Property confiscation and expropriation in Syria are often addressed from an administrative and legal viewpoint, while property owners and their stories are ignored. In this short story, The Syria Report attempts to add a human dimension to a true story of property confiscation. Several personal details have been omitted to protect the property owner’s family.
Kamil inherited four hectares of land from his father, land that was considered the best in the village because it stretched out along the riverbank. He became the envy of the other residents, many of whom worked for him during the harvest seasons. He was also able to marry the prettiest girl in the village, after her relatives convinced her of the importance of his land.
Kamil was a persistent farmer and knew each of his trees by the names he had given them when he was a child. The big peach tree was known as “Al-Muhakalleh,” and the sweetest pomegranate tree was named “Sugar.”
But his happiness was short-lived. After the birth of his eldest son, a decree was made to expropriate Kamil’s orchard, as well as the surrounding land. Immediately, bulldozers came to raze the land and pull up all the trees. In its place was built a factory for the Ministry of Defence’s Defence Factories Establishment, implemented by experts from North Korea.
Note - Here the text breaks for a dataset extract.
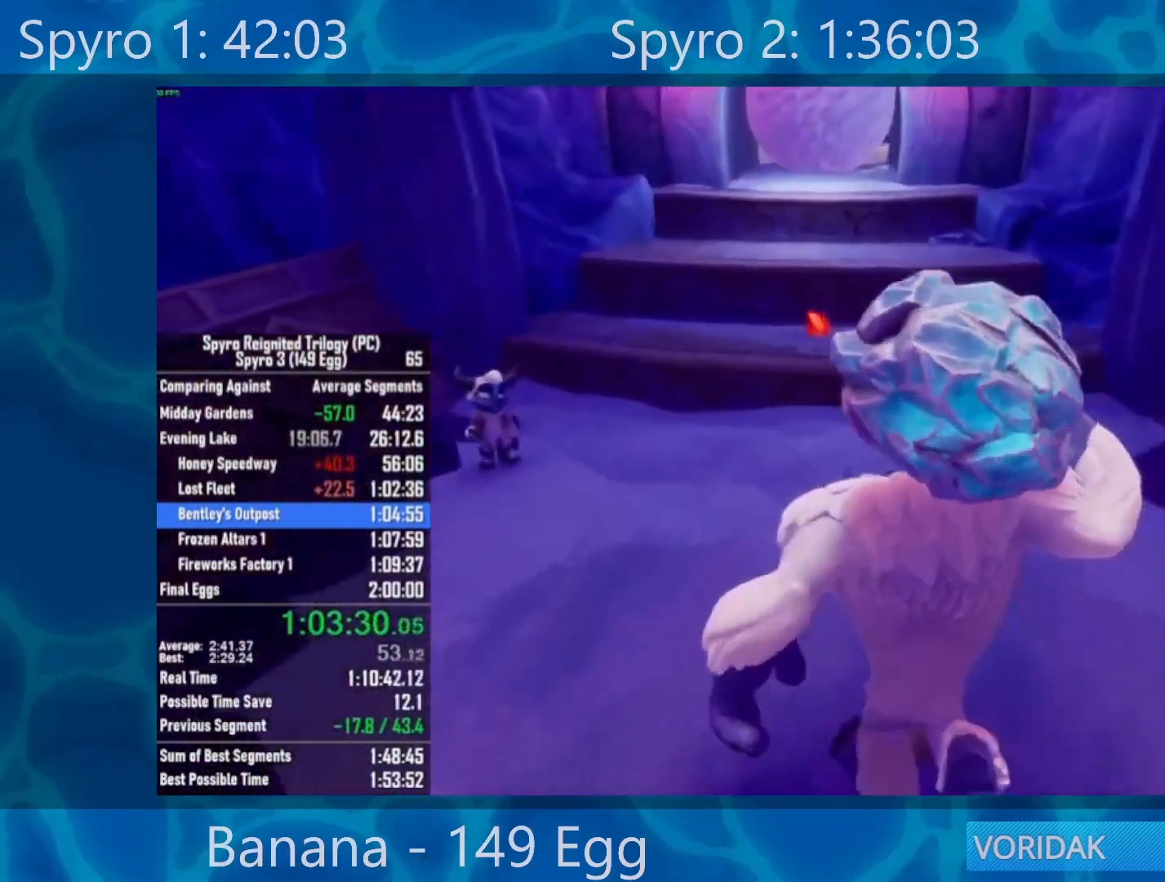
{"buttons": [], "left_stick": "up", "right_stick": "center", "events": []}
The “good” compensation that was promised to the villagers was more than 10 years late. When it finally arrived, Kamil discovered that it was worth no more than the price of one year’s harvest from his former land.
The village residents acquiesced to the compensation offered to them, but Kamil refused vehemently, feeling that it was deeply insulting. He tried making complaints and seeing officials, an officer here and an official there. He explained his case to them fervently. They all said his only course of action would be to resort to the courts, so that he might have a chance at re-assessing the price of his former land and trees.
With the loss of his land, Kamil lost his source of income. He was forced to turn to different work to keep his family and children from going hungry. But he did not lose hope that he could regain his land, hiring a well-known lawyer for his case. After ten years, he won the case and raised the compensation by four times. However, the state attorney objected, and considered the case invalid because it was filed against the Ministry of Defence, and not the Defence Factories Establishment.
When his lawyer died, Kamil lost his desire to continue with the case.
Kamil’s children grew up, his oldest son graduating as an assistant engineer and finding work in the Defence Factories Establishment. The son did not tire of answering his father’s continuous questions about a land he never knew, saying: “It is no longer land; it has become offices, departments and laboratories”. At Kamil’s insistence, the son arranged an interview for his father with the director of the factory, so that he could raise the issue of his expropriated land, which had yet to be compensated. The director responded, “This is not up to me”, and explained that he was not responsible for what happened.
After 2011, the factory was expanded into a massive facility for the Scientific Studies and Research Centre (SSRC), and security measures were increased around the area. Every time the facility was hit by Israeli airstrikes, Kamil used to ask his sons if the bombing hit his land.
A few months before Kamil’s death, he had an unbridled desire to visit his land for a final time. That would be difficult, as his son told him: “Nobody is allowed to enter the facility”. But Kamil’s insistence, and his advanced illness, pushed his son to secure another appointment with the facility director. Still, the land had become a secret laboratory, and the new director responded to the son with one word: “Impossible”.